Larry was not a superstitious man, but he didn’t see how Skylar’s appearance could be a coincidence. It had to have been arranged. Sometimes he imagined a great wheel in the sky, as if the universe was a game of roulette that turned and turned until one day the ball landed on you. Larry had been waiting all his life for a chance to win. He wondered if today was finally that day.
On Monday night, after Thomas refused to let him in, Larry had walked home and poured himself a stiff scotch. He simmered in failure and looked for Skylar in old celebrity magazines and masturbated furiously. The next morning he was awakened by a headache so powerful it rang like a bell between his ears. He made more instant pancakes and saturated them with real maple syrup and downed a breakfast shot of Bailey’s. He sat on his back porch and stared at the green water of his swimming pool.
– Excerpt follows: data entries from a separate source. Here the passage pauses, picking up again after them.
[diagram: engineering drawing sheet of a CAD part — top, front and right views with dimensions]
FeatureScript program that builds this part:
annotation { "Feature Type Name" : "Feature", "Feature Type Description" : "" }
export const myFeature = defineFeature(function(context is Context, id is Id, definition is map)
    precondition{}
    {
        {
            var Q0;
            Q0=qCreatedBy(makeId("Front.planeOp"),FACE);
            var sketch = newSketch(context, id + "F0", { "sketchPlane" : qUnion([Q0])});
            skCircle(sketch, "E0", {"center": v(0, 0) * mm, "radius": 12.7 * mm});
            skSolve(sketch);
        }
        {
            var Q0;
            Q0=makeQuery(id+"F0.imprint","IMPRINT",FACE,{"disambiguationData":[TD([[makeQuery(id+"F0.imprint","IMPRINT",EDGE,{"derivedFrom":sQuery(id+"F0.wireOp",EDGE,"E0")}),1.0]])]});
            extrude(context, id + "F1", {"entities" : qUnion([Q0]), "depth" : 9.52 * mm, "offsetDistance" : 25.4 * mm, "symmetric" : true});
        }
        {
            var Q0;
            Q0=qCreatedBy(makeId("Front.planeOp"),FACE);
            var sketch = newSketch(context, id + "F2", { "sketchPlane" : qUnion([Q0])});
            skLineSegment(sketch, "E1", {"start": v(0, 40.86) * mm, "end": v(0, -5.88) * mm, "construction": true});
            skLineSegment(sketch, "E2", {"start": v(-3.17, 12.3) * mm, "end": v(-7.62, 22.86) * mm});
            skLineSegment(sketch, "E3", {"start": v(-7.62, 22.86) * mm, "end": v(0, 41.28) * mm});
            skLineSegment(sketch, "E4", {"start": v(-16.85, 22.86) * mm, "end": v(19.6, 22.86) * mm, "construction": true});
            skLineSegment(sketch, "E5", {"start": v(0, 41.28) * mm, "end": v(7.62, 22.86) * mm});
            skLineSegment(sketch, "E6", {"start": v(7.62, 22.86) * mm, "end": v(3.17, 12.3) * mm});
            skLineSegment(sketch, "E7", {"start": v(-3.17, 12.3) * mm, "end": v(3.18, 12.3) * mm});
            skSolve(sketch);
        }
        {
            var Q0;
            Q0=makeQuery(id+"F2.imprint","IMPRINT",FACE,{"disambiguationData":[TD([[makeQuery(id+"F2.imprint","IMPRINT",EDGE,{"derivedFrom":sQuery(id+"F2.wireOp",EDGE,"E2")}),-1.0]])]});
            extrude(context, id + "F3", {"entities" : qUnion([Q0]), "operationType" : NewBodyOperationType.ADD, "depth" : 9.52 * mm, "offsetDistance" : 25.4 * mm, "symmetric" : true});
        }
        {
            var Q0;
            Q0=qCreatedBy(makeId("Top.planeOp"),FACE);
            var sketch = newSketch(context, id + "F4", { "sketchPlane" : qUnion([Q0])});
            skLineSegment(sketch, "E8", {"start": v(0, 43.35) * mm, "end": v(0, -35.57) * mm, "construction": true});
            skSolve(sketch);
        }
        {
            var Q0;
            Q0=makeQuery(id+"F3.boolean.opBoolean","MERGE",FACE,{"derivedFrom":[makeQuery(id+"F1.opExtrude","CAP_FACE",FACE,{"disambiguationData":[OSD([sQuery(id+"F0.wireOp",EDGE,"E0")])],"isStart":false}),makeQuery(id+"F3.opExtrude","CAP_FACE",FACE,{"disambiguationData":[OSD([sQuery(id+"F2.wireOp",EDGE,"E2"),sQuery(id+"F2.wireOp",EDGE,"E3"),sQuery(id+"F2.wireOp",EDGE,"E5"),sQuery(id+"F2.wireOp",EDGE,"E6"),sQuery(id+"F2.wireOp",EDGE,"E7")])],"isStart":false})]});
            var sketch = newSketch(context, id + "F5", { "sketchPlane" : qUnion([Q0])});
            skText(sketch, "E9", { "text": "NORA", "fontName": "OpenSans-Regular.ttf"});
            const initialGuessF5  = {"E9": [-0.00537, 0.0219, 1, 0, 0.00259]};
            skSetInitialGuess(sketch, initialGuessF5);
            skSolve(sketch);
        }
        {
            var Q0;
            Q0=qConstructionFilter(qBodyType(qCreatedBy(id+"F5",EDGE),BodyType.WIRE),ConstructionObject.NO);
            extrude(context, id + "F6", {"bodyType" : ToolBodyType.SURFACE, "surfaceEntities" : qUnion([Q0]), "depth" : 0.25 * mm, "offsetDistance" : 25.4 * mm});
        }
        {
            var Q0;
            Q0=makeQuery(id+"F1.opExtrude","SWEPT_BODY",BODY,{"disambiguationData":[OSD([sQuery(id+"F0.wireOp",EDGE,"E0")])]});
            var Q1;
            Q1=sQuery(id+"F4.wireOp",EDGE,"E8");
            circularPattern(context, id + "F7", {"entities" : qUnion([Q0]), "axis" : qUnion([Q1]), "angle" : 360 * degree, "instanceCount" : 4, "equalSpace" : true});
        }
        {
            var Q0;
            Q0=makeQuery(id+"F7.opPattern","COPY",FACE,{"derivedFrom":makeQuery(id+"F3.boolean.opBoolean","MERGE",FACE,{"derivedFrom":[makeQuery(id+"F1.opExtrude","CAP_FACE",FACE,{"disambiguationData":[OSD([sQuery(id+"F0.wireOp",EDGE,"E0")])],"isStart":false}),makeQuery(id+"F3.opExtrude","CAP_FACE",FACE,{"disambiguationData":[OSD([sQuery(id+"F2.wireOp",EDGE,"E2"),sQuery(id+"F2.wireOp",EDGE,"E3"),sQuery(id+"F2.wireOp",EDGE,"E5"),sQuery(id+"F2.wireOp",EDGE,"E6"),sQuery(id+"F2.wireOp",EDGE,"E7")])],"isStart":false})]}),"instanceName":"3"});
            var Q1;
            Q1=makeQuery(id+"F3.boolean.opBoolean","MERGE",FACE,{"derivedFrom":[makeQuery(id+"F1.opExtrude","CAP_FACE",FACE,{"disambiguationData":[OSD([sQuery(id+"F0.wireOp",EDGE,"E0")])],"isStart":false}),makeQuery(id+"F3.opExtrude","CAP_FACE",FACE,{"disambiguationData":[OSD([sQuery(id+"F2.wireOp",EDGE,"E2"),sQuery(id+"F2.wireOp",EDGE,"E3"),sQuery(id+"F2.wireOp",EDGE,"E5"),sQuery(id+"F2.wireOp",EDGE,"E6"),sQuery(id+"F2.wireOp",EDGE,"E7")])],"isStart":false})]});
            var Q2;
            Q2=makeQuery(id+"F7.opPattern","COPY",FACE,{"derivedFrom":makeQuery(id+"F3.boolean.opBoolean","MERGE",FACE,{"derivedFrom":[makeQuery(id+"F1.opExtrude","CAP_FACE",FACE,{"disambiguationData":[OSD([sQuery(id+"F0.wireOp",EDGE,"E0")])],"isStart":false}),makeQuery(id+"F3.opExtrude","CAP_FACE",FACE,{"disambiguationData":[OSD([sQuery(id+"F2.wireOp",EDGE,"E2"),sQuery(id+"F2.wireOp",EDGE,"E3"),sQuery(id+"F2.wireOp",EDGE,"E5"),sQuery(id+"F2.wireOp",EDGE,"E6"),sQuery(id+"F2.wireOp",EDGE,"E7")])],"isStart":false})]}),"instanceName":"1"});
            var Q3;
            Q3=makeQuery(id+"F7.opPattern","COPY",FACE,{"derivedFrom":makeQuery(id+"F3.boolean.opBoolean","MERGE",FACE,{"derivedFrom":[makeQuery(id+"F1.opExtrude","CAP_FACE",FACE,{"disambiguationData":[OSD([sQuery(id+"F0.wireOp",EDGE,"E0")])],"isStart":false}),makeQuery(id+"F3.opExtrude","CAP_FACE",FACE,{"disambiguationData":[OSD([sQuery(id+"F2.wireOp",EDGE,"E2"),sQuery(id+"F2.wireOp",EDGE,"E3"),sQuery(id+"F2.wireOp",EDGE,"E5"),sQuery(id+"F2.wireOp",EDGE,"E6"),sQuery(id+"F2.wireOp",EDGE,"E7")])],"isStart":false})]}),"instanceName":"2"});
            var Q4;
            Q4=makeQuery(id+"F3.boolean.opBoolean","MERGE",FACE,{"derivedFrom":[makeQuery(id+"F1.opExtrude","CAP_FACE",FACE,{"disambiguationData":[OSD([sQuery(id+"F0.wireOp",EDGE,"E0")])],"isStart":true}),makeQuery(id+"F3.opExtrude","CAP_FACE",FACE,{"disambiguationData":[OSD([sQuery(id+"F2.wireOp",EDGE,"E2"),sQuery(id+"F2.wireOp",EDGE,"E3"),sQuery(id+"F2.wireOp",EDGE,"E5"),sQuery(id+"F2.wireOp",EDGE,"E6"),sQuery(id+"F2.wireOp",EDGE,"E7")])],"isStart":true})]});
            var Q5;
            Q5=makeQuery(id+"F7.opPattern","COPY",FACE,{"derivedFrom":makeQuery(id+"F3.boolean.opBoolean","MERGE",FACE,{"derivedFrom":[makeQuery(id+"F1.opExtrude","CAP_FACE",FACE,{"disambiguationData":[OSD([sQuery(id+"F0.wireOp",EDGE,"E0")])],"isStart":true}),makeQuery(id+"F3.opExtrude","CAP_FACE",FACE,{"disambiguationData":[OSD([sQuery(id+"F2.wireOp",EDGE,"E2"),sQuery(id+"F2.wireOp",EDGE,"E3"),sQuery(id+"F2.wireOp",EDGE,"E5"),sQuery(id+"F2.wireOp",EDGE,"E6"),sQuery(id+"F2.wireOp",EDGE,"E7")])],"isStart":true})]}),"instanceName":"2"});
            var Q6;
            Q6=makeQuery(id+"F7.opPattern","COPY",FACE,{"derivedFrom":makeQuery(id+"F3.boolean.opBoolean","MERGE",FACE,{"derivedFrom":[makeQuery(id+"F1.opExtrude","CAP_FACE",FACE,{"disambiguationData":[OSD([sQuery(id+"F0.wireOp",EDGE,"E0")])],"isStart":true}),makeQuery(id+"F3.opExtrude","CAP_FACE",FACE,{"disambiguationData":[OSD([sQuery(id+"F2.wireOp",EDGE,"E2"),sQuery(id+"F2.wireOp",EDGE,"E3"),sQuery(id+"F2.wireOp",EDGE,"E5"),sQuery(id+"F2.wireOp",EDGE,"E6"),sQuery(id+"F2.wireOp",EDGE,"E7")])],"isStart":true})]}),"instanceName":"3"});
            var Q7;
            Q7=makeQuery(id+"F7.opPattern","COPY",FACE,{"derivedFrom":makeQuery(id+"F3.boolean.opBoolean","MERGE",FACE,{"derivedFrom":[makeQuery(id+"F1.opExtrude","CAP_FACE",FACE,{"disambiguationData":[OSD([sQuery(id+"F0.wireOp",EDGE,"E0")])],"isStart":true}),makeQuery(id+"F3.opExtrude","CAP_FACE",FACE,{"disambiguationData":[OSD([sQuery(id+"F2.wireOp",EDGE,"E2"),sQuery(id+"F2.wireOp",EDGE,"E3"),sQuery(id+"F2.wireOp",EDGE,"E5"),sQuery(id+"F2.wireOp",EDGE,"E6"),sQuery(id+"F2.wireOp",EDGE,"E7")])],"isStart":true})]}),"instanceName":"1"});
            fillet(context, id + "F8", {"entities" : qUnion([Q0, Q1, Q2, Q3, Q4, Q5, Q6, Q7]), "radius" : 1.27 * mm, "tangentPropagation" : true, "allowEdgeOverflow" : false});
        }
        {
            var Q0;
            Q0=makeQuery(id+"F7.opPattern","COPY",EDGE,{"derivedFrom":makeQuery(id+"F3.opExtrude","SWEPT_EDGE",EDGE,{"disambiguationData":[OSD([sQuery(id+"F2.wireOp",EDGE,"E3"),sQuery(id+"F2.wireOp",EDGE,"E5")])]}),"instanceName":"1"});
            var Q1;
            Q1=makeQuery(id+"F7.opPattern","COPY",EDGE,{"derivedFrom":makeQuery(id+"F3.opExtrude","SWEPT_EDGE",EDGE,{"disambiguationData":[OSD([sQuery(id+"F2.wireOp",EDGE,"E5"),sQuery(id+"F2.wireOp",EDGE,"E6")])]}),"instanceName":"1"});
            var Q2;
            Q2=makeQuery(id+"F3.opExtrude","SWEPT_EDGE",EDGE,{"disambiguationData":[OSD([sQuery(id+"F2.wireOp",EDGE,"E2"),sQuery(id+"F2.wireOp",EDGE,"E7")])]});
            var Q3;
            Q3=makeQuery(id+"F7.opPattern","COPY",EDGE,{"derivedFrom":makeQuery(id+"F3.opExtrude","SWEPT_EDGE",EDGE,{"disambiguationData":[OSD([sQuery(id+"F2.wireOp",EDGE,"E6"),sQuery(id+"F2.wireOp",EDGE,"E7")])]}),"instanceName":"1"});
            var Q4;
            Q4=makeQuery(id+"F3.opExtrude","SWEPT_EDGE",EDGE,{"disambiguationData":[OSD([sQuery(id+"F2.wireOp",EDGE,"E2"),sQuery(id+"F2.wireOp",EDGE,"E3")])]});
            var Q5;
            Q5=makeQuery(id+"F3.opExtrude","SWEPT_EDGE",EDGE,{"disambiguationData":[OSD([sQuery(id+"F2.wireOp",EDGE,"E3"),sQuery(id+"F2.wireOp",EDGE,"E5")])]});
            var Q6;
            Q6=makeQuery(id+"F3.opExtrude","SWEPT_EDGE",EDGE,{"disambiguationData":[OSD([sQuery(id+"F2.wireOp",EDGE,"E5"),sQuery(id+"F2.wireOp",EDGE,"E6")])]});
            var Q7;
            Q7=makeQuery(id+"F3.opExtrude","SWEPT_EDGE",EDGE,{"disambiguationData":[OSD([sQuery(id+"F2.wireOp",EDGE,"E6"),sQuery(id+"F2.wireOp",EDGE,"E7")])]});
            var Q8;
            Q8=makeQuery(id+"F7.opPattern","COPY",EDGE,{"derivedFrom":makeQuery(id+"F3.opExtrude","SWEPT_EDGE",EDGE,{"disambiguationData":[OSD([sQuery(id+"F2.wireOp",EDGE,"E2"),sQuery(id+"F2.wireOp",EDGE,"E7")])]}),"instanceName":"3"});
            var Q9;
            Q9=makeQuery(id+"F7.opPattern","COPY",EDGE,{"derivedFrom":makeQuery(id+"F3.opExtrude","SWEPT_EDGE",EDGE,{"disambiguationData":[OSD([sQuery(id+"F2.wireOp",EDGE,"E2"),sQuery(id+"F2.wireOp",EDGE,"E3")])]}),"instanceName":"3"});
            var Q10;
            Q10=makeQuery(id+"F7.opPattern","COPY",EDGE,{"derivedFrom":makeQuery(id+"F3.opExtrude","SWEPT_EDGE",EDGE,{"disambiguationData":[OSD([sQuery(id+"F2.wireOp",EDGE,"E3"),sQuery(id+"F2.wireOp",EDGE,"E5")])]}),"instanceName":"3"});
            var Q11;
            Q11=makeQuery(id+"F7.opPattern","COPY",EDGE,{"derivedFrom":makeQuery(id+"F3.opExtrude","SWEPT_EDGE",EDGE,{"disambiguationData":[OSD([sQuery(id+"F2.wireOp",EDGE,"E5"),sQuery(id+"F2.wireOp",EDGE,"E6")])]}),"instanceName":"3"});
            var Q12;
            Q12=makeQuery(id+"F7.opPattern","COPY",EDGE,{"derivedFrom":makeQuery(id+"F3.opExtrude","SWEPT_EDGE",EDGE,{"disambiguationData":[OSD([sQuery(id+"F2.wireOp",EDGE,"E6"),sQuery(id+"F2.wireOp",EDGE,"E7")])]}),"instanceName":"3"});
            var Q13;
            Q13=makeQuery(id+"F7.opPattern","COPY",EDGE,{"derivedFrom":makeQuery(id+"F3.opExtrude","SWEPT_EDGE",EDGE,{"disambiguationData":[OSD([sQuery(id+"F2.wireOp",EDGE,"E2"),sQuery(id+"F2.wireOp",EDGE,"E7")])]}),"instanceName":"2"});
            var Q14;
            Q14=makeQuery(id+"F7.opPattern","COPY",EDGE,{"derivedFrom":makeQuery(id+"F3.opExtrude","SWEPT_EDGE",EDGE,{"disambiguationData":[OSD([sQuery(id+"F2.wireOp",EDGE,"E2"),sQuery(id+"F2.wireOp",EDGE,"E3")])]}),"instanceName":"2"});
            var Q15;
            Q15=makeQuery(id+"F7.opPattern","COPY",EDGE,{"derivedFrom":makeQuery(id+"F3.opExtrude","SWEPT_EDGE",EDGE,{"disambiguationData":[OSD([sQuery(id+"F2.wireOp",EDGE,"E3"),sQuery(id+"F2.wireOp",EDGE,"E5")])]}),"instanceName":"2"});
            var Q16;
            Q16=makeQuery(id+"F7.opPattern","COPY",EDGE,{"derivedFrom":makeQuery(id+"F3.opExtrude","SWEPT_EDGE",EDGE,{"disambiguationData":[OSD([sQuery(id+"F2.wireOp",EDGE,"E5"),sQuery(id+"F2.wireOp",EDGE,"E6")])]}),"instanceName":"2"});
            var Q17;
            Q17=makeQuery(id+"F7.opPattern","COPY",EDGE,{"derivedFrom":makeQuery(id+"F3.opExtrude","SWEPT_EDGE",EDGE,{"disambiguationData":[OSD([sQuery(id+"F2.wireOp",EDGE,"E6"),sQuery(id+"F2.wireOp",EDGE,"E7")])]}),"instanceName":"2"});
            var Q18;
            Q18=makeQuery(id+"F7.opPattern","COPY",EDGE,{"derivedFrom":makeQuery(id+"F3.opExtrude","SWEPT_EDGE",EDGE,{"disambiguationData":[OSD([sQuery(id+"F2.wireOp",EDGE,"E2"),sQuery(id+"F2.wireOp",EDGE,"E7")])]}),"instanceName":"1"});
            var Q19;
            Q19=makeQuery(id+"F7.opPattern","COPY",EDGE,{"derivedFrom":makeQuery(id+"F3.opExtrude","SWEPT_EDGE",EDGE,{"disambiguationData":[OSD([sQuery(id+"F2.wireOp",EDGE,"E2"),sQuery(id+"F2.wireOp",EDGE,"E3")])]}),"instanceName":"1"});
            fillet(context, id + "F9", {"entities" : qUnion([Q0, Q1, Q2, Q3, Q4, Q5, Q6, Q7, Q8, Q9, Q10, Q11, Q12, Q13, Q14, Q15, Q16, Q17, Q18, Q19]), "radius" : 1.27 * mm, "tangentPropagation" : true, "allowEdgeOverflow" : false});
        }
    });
He wondered about the plan Blaise had proposed. It was a long walk, fraught with danger, but what other choice did he have?
Larry imagined himself on the road, strolling beside Skylar. Their arms, beaded with sweat, sometimes brushed against each other, electrifying him, electrifying her. He realized he was getting hard again and went inside to relieve the pressure. Afterward he inspected the empty shelves of his pantry and finally his mind was made up.
Even so, it took several more hours and fingers of scotch before he summoned the nerve to walk down the street and talk to Matt Bernhardt. Matt was a thick-headed redneck who already had canvassed the neighborhood looking for food, and who resented the success of others. He had been sitting in his back yard, tending to a bed of coals, cooking something that looked like a dog (but couldn’t possibly be a dog). When he heard about Skylar and the family Thomas was hosting, Matt replied by clapping Larry on the shoulder and smiling a ghoulish smile.
“You done good, Professor. Want to come along when we liquidate his stock?”
Larry had shaken his head violently. Just because he despised Thomas didn’t mean he wanted to physically steal from him.
“No problem at all,” said Matt amiably. “Me and my men will go in after midnight. Feel free to stop here in the morning for breakfast, assuming there’s as much food as you say.”
Matt noticed Larry looking at the fire.